The online magazine of the Swiss Bankers Association
September 26, 2019


Swiss wealth management: the global leader despite changed circumstances

Swiss wealth management: the global leader despite changed circumstances

The SBA’s 2019 Banking Barometer focuses on the trends in Swiss wealth management. The transition to the automatic exchange of information was a challenge for the sector. Based on the figures as at the end of 2018, however, it can be concluded that assets under management in the international business are increasing, although margins have decreased. In the future, the sector must capitalise on its proven strengths.
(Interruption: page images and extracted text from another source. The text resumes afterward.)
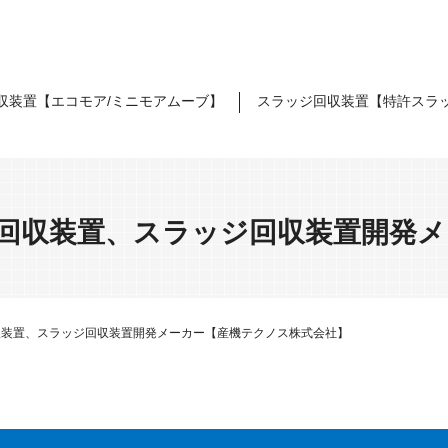
収装置【エコモア/ミニモアムーブ】
スラッジ回収装置【特許スラ
上油回収装置、スラッジ回収装置開発
回収装置、スラッジ回収装置開発メーカー【産機テクノス株式会社】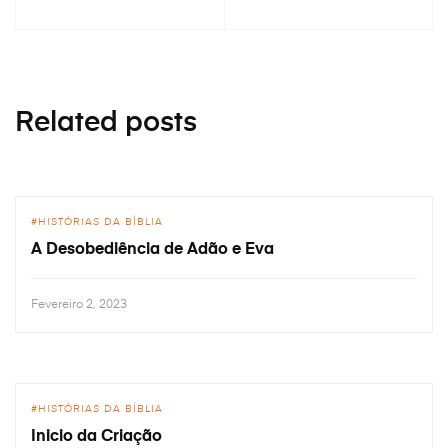
Related posts
HISTÓRIAS DA BÍBLIA
A Desobediência de Adão e Eva
Fevereiro 2, 2023
HISTÓRIAS DA BÍBLIA
Inicio da Criação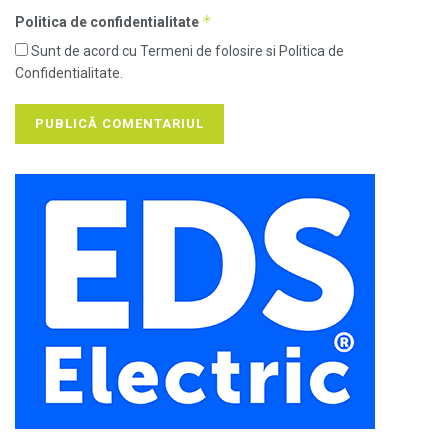
*
Politica de confidentialitate
Sunt de acord cu Termeni de folosire si Politica de
Confidentialitate.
The banks in Switzerland managed a total of CHF 3.7 trillion in private assets in 2018. Around 62 percent thereof, or CHF 2.3 trillion, are attributable to beneficial owners domiciled abroad. With a share of around 27 percent of the global cross-border wealth management business, Switzerland remains the global leader in this market. However, Hong Kong and Singapore are growing significantly faster due to the advantages of their close proximity to the dynamic Asian markets. Their cumulative volume of assets under management has reached the same level as Switzerland.

Assets under management rising –  also as a result of inflows

The abolition of bank-client confidentiality vis-à-vis foreign countries has often been predicted as the demise of the Swiss financial centre and the end of its position as a global leader. A look at cross-border assets in Switzerland at the end of 2018 shows that they have grown by CHF 300 billion since 2013. All regions of the world have contributed to this – including Western Europe, the most important region in terms of volume. During this period, outflows of around one tenth, or approximately CHF 95 billion, of net assets were attributable to Western European customers. However, these were more than offset by investment and market performance, meaning that the assets under management of Western European customers increased overall. Over the past five years, there has also been a significant cumulative net inflow of more than CHF 100 billion from the rest of the world. This is a clear indication that the Swiss wealth management offering is intact and continues to be very popular with foreign customers.

Overcoming homemade obstacles

Swiss wealth managers should not, however, let this give them a false sense of security. In addition to changes in the market, they also face political headwinds. On the one hand, market access to the EU, the most important market, remains highly restricted. This, despite the fact that the rules in question have long since been adjusted in Switzerland to be equivalent to those in the EU. On the other hand, the local capital market is disadvantaged by homemade rules: withholding tax acts as a brake on issuances and stamp duty as a brake on trading. Other locations are not subject to such disadvantages.

Competition is intensifying and the pressure on margins has increased in Swiss wealth management. Returns on assets decreased by 12 basis points between 2013 and 2018. Total returns, however, have increased slightly due to the higher volumes.

Building on reliability, digital solutions and sustainability

In the past, national differences in regulation were the most important factor in international competition, but today the trend has moved towards quality and performance as differentiating factors. Swiss institutions have a considerable lead in this respect: almost no other location can offer such comprehensive, high-quality and competent asset management that is diversified in terms of cultures and languages. In terms of the digital transformation and sustainable finance, which are important topics for the future, the financial centre is also very well positioned to meet the growing needs of private customers. In view of the geopolitical uncertainties, Switzerland also has an advantage thanks to its high degree of reliability.